American radio personality

Michael William Lebron (born August 26, 1958), better known as Lionel, is an American syndicated radio, television and YouTube legal and media analyst. He currently hosts the syndicated late-night radio show The Other Side of Midnight from WABC.

== Early life and education ==
Lebron was born and raised in Tampa, Florida, where he attended Jesuit High School. Lebron graduated from the University of South Florida and Stetson University College of Law. After graduating from law school, Lebron worked with the Hillsborough County State Attorney's Office.

==Career==
Lebron hosted the CourtTV law show Snap Judgment in the late 1990s. He then began appearing on WABC radio in New York. He first appeared as a caller to WFLA in Tampa, Florida, drawing attention to himself by avoiding the given topic of discussion. He was eventually given his own time slot on WFLA before moving to New York City.

Beginning in May 2007, Lebron replaced The Majority Report with Sam Seder on Air America Radio with a daily three-hour talk show. Seder claimed that Lebron's unpopularity with Air America's listeners led to the loss of most of Seder's audience within a year of assuming the timeslot, as well as the loss of two-thirds of the live affiliates and live streaming.

Talkers Magazine included Lebron in its 2010 "Heaviest Hundred" list at number 54 and in its 2013 "Frontier Fifty" list at number 37. In 2015, he won a New York Emmy Award for commentary and editorial writing.

Lebron also appeared in an episode of House of Cards.

Since his show on Air America ended, Lebron's politics have gravitated to the right, having become one of the leading promoters of the QAnon conspiracy theory, and becoming a pundit for Alex Jones' Infowars network. He also runs a YouTube channel, Lionel Nation. He has appeared on the Russian RT network as a legal and political analyst.
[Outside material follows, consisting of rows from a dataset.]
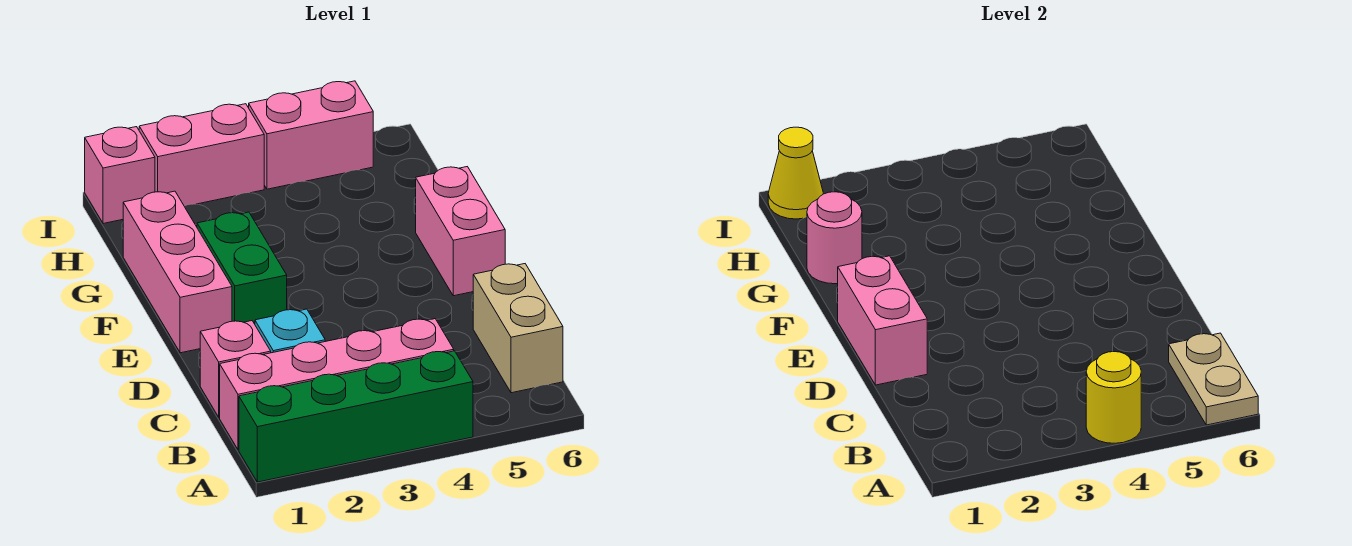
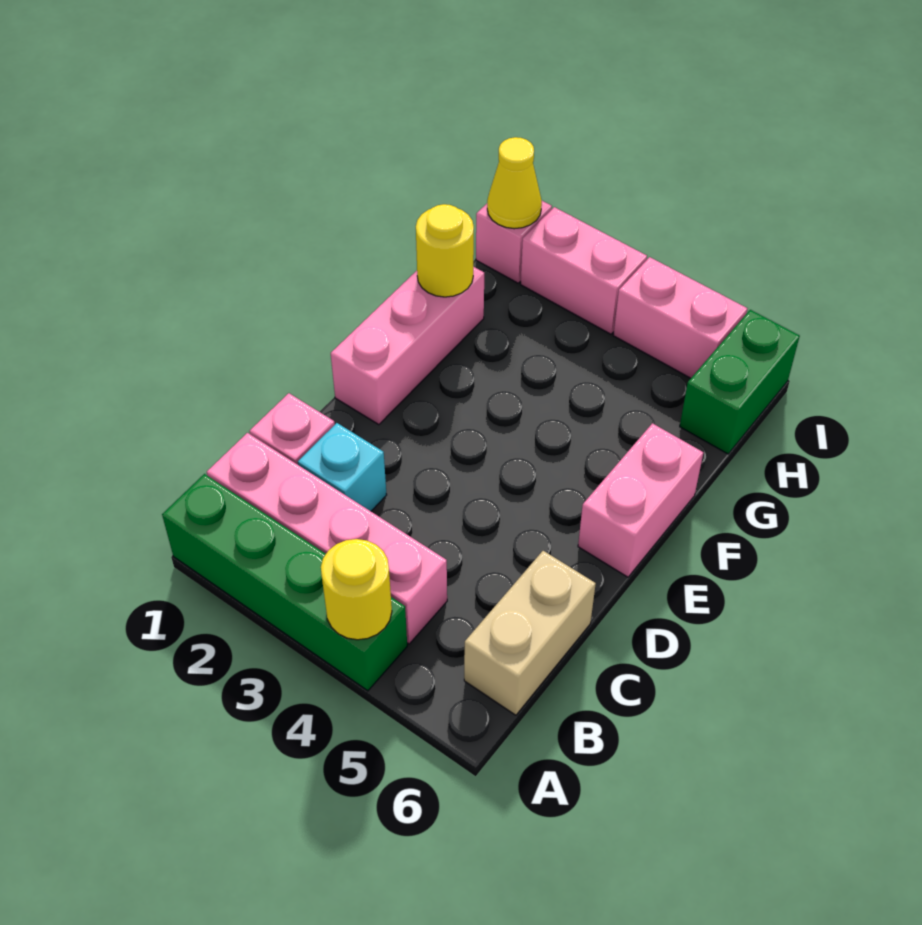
tan 1x2 plate [1169,333,1258,425] -> none
pink 1x2 brick [838,256,927,385] -> none
green 1x2 brick [197,212,287,324] -> green 1x2 brick moved to [680,310,800,454]
pink 1x1 round brick [807,192,862,284] -> yellow 1x1 round brick [416,204,474,297]

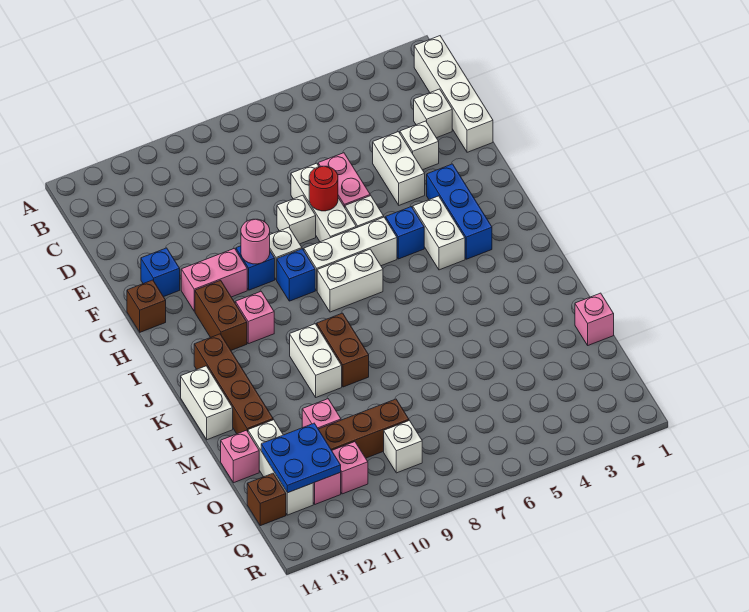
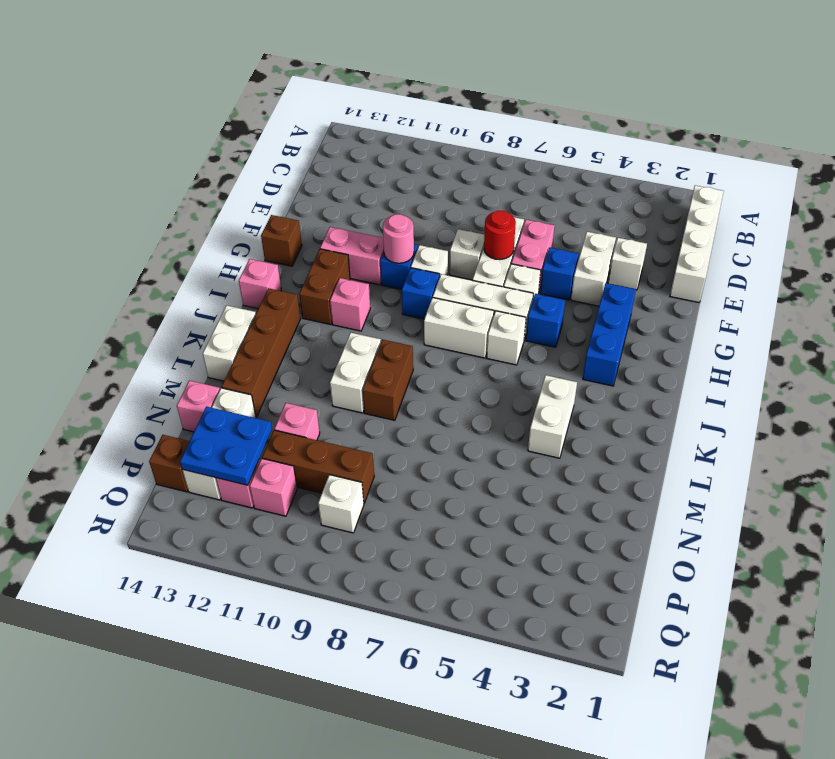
white 1x1 brick [414,89,452,138] -> white 1x1 brick moved to [487,311,526,365]
blue 1x1 brick [141,248,180,297] -> blue 1x1 brick moved to [540,248,579,300]
white 1x2 brick [413,196,465,270] -> white 1x2 brick moved to [528,375,577,458]
pink 1x1 brick [575,293,614,345] -> pink 1x1 brick moved to [239,259,281,309]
In April 2025, Lionel returned to WABC, hosting the Saturday overnight show The Lionel Show. In June 2025, Lionel was named the new host of its syndicated weeknight overnight show, The Other Side of Midnight, succeeding Frank Morano (who left the show after being elected to New York City Council). In April 2026, Lionel was replaced as host by Walter Sterling and transitioned to hosting Another Side of Midnight, the syndicated weekend overnight show on WABC.